Üzücü olan, ana muhalefet partisinin söyledikleriyle, diğer liderlerin sözleri, dünkü yargının açıklamalarıyla neredeyse örtüşmektedir.
Maalesef bazı düşünceler, bazı söylemler, örtüşüyorsa, bundan Türkiye’nin demokrasisi adına sadece üzüntü duymak düşer. Bize düşen görev ne ise bunun grubumuzda, hükümet olarak, partilerle görüşmek üzere, bu anayasa değişikliklerini her şart altında yapmayı düşünürüz. Ama bugün bu noktada verilmiş bir karar yok.


HSYK’nın kararını yargıya darbe olarak nitelendirdiniz. Erzincan cumhuriyet başsavcısının, cemaatlerle ilgili bir soruşturma yürütürken görevden alınması, bir darbe değil midir?

Siz ve sizin televizyonunuz sürekli başsavcının bu soruşturma nedeniyle tutuklandığını söylüyor. Oysa mahkemenin gerekçesinde, başsavcıya yöneltilen suç Ergenekon örgütü diye isimlendirilen örgütün üyesi olmaktır, tehdit ve adi suçlardır. Yani bir kısım medyada, elbette her savcı cumhuriyet savcısıdır. Milletimiz adına soruşturma yapar. Bir yargı süreci içinde hakim ve savcı birbiriyle uyumuş, ağır cezalık bir suç olduğuna karar vermiş, bu delilleri karartma endişesi taşımışsa, buna elbette bütün medyanın da saygı duyması gerekir. Hükümetin emri ve talimatıyla bu soruşturma yapılmıyor. Erzincan’la ilgili olarak başka soruşturmalar var. Mesleğe kabule etme, kadro dağıtma v.s halbuki dün HSYK ne diyor? CMK’nın 250. maddesi ihlal ederek, görev ve yetki aşımı. Belli savcıların yetkilerin kaldırılması, suç duyurusunda bulunulmasına diyor. Yetkileri alınabilir. Bu kanunda belirtilmiştir. İstanbul’daki soruşturmayı yürütenler hakkında bundan 3-4 ay önce HSYK’nın onları görevden alma çabaları da hatırlanırsa, bu HSYK’nın görevidir. Ama orada yapılan soruşturmayı, hakim ve savcıların ne yaptıklarını, bunun HSYK tarafından suç olup olmadığını tespit etmek, HSYK’nın görevi değildir. İtirazımızın nedeni budur. HSYK’nın çok saygıdeğer üyeleri bizi dinliyorlar. Onlara şu soruları sormayı gerçekten önemli buluyorum. Ey HSYK’nın 5 tane saygı değer üyesi, yetkileri kaldırılan savcılar hakkında size ulaşan bir soruşturma var mıdır? Biz biliyoruz ki yoktur, bir şikayet olmamış, soruşturma yapılmamıştır.
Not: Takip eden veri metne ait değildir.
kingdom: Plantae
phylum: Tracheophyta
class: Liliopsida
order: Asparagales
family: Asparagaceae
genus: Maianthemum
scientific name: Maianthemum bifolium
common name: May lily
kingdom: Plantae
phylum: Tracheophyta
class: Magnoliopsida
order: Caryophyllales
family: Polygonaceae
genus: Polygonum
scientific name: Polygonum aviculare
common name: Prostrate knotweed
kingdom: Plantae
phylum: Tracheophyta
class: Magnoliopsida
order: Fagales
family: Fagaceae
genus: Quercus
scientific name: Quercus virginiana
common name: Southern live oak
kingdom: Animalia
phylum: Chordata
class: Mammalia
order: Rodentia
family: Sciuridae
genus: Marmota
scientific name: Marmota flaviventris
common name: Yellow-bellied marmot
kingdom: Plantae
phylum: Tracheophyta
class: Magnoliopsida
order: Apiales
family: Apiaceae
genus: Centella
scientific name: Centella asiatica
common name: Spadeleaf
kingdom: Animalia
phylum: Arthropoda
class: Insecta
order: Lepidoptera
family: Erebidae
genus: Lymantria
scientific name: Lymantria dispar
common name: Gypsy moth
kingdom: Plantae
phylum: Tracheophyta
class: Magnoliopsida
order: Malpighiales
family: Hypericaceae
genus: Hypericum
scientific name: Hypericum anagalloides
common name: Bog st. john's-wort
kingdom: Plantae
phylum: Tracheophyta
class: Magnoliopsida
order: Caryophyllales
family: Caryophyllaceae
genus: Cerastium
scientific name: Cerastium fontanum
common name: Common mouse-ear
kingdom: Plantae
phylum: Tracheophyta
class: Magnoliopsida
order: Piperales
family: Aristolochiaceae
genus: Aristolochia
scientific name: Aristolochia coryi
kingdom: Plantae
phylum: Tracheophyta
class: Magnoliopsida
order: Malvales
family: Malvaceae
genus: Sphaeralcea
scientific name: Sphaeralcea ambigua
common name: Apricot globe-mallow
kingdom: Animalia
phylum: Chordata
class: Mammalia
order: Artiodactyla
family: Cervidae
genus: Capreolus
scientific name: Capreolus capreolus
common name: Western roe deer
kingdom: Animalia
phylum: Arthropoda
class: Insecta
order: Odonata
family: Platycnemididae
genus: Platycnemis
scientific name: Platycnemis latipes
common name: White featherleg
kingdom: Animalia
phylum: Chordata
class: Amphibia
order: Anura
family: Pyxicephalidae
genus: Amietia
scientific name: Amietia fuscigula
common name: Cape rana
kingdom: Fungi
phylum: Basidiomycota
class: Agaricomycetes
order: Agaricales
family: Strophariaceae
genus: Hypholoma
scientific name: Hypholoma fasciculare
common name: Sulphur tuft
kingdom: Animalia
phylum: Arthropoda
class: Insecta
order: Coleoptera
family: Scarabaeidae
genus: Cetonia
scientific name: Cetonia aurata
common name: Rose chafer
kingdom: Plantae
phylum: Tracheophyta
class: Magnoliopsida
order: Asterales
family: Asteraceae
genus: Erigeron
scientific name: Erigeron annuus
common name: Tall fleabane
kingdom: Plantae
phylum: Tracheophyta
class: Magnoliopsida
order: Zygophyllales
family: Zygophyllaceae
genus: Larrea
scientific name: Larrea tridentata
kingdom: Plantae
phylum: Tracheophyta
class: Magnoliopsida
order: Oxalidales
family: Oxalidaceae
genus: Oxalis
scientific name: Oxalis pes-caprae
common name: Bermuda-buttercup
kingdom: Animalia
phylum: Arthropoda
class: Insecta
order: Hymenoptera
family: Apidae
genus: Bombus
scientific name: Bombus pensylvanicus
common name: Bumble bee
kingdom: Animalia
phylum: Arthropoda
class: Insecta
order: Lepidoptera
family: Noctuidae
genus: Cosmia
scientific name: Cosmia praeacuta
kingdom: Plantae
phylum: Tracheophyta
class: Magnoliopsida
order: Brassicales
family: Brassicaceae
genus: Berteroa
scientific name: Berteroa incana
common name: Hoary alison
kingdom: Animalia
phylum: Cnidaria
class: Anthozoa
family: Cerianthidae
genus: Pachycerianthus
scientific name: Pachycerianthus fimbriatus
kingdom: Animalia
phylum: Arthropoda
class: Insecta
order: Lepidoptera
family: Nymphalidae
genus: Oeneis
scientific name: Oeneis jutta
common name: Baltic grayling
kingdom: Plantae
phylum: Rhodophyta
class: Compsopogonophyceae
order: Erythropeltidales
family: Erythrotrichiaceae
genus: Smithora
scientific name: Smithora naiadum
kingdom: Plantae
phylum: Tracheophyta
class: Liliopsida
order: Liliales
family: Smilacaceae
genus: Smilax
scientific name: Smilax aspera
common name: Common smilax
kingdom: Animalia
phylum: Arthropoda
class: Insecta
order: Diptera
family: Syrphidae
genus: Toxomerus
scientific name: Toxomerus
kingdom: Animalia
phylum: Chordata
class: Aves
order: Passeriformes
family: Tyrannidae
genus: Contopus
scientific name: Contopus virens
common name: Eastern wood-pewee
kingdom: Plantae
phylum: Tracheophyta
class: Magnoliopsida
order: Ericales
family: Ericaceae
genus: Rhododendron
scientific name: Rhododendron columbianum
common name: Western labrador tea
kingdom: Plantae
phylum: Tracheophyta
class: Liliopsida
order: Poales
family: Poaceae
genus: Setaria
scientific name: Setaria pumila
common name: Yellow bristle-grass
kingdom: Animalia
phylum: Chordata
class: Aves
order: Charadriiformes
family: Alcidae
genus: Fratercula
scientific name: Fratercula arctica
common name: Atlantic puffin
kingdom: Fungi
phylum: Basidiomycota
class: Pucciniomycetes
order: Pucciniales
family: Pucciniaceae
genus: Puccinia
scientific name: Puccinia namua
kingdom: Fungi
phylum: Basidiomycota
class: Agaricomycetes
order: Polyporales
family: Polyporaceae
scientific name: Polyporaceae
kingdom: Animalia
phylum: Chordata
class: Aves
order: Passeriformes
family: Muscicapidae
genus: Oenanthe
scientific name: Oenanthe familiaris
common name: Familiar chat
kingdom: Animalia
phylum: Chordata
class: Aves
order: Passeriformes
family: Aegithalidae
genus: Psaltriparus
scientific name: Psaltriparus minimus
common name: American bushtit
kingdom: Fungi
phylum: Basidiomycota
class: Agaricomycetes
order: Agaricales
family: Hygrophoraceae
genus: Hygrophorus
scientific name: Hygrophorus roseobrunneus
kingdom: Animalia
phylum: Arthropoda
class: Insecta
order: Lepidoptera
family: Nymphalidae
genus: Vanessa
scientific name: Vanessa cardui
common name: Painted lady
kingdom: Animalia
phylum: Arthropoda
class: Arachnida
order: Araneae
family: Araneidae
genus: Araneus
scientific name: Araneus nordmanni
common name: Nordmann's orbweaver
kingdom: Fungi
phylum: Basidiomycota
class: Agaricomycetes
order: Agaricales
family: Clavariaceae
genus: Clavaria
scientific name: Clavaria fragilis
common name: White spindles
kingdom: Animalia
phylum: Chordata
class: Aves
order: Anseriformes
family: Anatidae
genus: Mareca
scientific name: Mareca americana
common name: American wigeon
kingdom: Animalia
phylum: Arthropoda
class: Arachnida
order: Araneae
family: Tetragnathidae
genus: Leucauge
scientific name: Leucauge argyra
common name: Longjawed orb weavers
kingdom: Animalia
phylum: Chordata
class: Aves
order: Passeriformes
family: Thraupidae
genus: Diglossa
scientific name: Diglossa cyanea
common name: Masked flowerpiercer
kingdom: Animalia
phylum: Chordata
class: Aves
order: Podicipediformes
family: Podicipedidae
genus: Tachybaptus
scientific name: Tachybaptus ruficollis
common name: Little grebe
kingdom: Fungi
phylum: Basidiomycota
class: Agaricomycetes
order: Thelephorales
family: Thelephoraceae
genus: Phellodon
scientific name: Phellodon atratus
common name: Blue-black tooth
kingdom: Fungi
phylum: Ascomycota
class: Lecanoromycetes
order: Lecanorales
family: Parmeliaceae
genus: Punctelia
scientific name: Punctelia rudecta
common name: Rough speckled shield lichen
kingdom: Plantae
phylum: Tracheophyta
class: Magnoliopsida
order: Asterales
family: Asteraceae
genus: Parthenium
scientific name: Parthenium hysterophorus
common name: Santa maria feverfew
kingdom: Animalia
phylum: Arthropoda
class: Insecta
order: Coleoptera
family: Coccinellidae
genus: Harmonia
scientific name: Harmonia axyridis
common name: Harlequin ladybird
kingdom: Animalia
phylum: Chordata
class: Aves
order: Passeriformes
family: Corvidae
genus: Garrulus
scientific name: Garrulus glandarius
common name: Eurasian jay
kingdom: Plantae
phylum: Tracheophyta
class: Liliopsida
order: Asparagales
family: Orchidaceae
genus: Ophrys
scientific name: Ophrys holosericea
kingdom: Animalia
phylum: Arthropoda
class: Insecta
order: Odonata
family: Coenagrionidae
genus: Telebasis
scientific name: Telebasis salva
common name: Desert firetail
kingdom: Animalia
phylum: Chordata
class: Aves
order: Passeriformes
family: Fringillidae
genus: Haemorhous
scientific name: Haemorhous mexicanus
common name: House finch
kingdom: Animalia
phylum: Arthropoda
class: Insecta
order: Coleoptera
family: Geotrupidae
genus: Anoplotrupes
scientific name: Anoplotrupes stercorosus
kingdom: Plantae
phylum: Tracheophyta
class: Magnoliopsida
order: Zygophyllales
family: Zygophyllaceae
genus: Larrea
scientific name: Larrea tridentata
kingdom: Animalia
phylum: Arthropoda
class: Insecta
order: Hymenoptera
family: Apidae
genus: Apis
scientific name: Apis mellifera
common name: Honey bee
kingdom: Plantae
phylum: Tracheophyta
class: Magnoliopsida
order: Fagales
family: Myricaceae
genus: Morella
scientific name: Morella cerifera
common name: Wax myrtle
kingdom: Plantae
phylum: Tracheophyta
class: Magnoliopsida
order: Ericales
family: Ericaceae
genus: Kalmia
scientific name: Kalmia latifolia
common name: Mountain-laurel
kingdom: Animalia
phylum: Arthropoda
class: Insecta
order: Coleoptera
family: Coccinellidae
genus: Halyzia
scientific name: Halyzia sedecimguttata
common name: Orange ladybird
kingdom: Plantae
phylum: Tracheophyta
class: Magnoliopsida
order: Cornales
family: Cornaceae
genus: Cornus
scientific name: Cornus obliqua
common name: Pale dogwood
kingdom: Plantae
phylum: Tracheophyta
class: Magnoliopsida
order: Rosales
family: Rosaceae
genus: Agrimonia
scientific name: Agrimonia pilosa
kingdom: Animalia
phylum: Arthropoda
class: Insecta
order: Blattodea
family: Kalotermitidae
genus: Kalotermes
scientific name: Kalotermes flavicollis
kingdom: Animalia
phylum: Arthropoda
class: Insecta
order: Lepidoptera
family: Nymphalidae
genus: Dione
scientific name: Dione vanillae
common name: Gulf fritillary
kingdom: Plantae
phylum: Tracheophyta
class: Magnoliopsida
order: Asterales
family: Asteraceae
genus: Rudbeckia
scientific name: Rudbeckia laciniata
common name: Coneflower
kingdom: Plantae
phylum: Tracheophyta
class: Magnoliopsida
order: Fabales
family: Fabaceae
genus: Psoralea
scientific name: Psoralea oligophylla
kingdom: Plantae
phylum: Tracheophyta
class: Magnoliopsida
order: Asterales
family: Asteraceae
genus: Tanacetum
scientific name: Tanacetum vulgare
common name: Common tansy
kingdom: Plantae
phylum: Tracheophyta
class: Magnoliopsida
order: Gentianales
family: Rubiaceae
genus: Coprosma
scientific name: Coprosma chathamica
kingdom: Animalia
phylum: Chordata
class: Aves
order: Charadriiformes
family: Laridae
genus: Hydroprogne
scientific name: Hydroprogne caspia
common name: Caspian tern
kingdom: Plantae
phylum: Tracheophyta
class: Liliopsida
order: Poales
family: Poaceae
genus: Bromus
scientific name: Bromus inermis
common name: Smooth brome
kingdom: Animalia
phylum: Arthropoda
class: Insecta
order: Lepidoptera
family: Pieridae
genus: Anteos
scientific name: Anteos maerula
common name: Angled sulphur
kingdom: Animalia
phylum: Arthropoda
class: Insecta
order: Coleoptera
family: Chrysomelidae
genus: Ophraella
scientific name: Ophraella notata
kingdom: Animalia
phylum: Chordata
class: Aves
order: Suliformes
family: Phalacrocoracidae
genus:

Siz bu kararı alırken, bir soruşturma raporuna dayanıyor musunuz? Suç duyurusunda bulunan kararda adı geçenlerin hangi tespitlere dayanarak yetkileri kaldırılmıştır. Ne yaptılar da bu yetkiler onların üzerinden alınıyor. İnceleme ve soruşturma yapılmadan, beklenmeden, acele işlemin nedeni nedir? Hiç kimsenin suç işleme imtiyazı olamaz. Herkes yargının önüne çıkar. HSYK hangi bilgiye dayanmıştır?